WHAT NEEDS TO BE DONE
The answer is every line of the records that holds the word "topo", copied in full.

--- MATERIAL FOR THE TASK ---

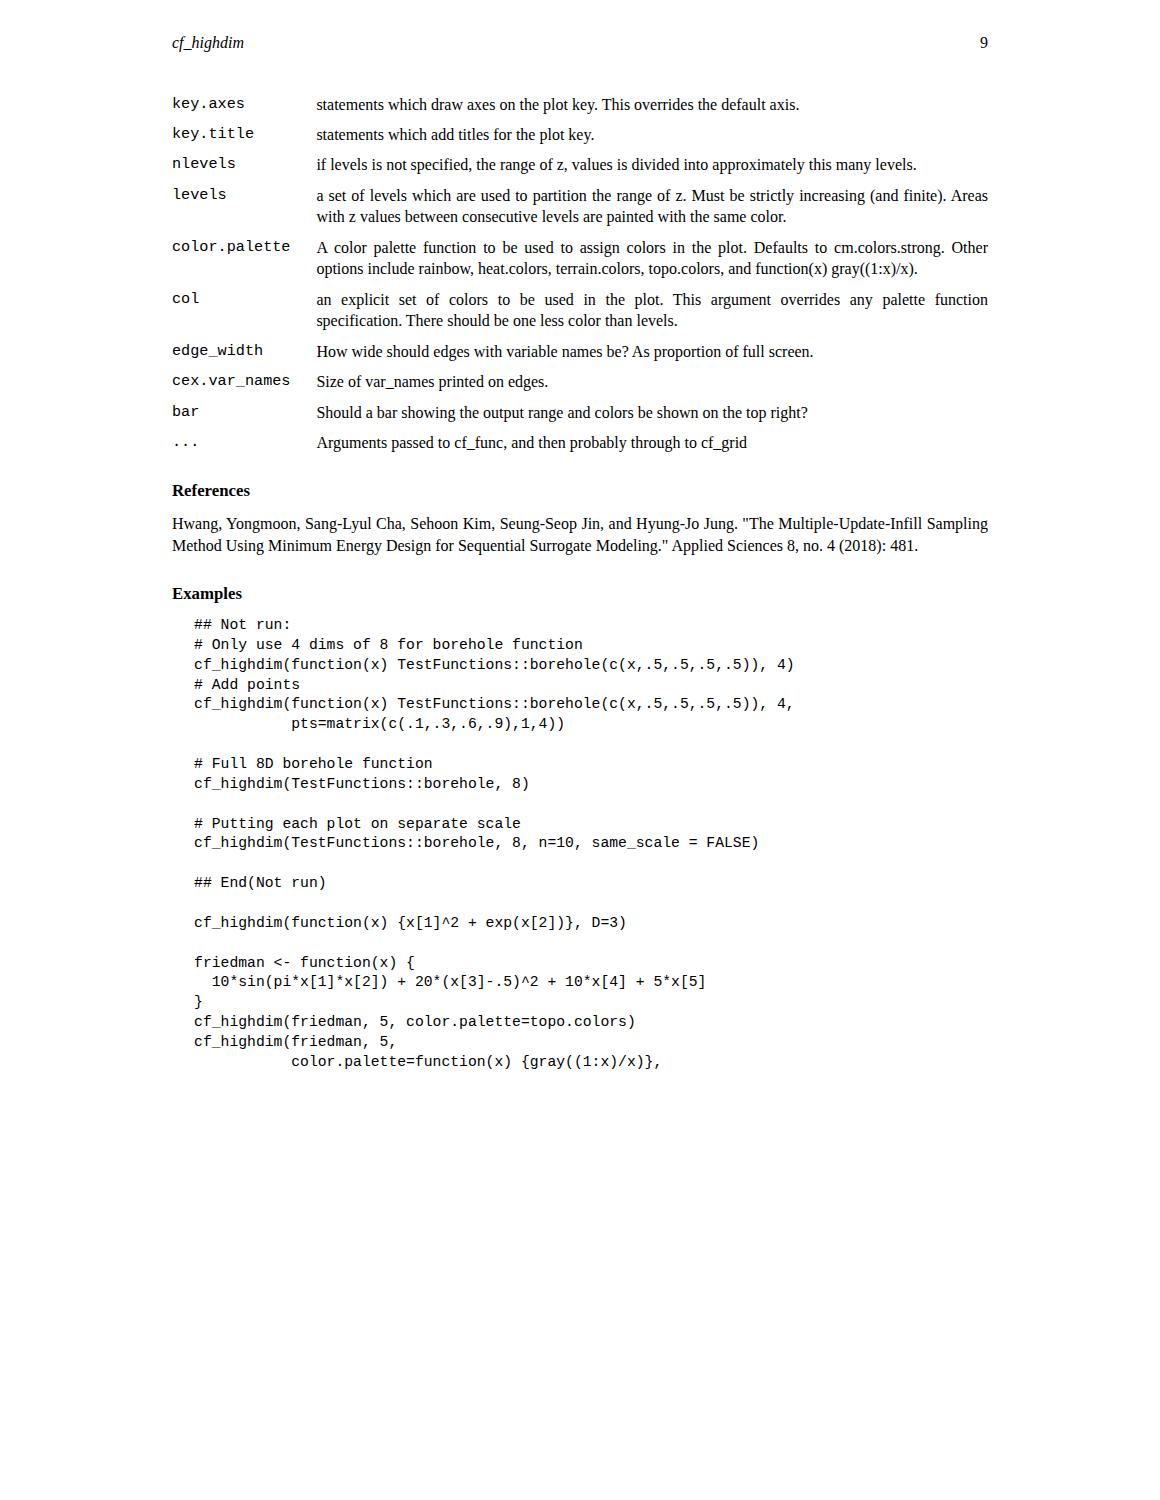cf_highdim 9
key.axes
statements which draw axes on the plot key. This overrides the default axis.
key.title
statements which add titles for the plot key.
nlevels
if levels is not specified, the range of z, values is divided into approximately this many levels.
levels
a set of levels which are used to partition the range of z. Must be strictly increasing (and finite). Areas with z values between consecutive levels are painted with the same color.
color.palette
A color palette function to be used to assign colors in the plot. Defaults to cm.colors.strong. Other options include rainbow, heat.colors, terrain.colors, topo.colors, and function(x) gray((1:x)/x).
col
an explicit set of colors to be used in the plot. This argument overrides any palette function specification. There should be one less color than levels.
edge_width
How wide should edges with variable names be? As proportion of full screen.
cex.var_names
Size of var_names printed on edges.
bar
Should a bar showing the output range and colors be shown on the top right?
...
Arguments passed to cf_func, and then probably through to cf_grid
References
Hwang, Yongmoon, Sang-Lyul Cha, Sehoon Kim, Seung-Seop Jin, and Hyung-Jo Jung. "The Multiple-Update-Infill Sampling Method Using Minimum Energy Design for Sequential Surrogate Modeling." Applied Sciences 8, no. 4 (2018): 481.
Examples
## Not run:
# Only use 4 dims of 8 for borehole function
cf_highdim(function(x) TestFunctions::borehole(c(x,.5,.5,.5,.5)), 4)
# Add points
cf_highdim(function(x) TestFunctions::borehole(c(x,.5,.5,.5,.5)), 4,
           pts=matrix(c(.1,.3,.6,.9),1,4))

# Full 8D borehole function
cf_highdim(TestFunctions::borehole, 8)

# Putting each plot on separate scale
cf_highdim(TestFunctions::borehole, 8, n=10, same_scale = FALSE)

## End(Not run)

cf_highdim(function(x) {x[1]^2 + exp(x[2])}, D=3)

friedman <- function(x) {
  10*sin(pi*x[1]*x[2]) + 20*(x[3]-.5)^2 + 10*x[4] + 5*x[5]
}
cf_highdim(friedman, 5, color.palette=topo.colors)
cf_highdim(friedman, 5,
           color.palette=function(x) {gray((1:x)/x)},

---

RESULT FOR THIS EXERCISE
A color palette function to be used to assign colors in the plot. Defaults to cm.colors.strong. Other options include rainbow, heat.colors, terrain.colors, topo.colors, and function(x) gray((1:x)/x).
cf_highdim(friedman, 5, color.palette=topo.colors)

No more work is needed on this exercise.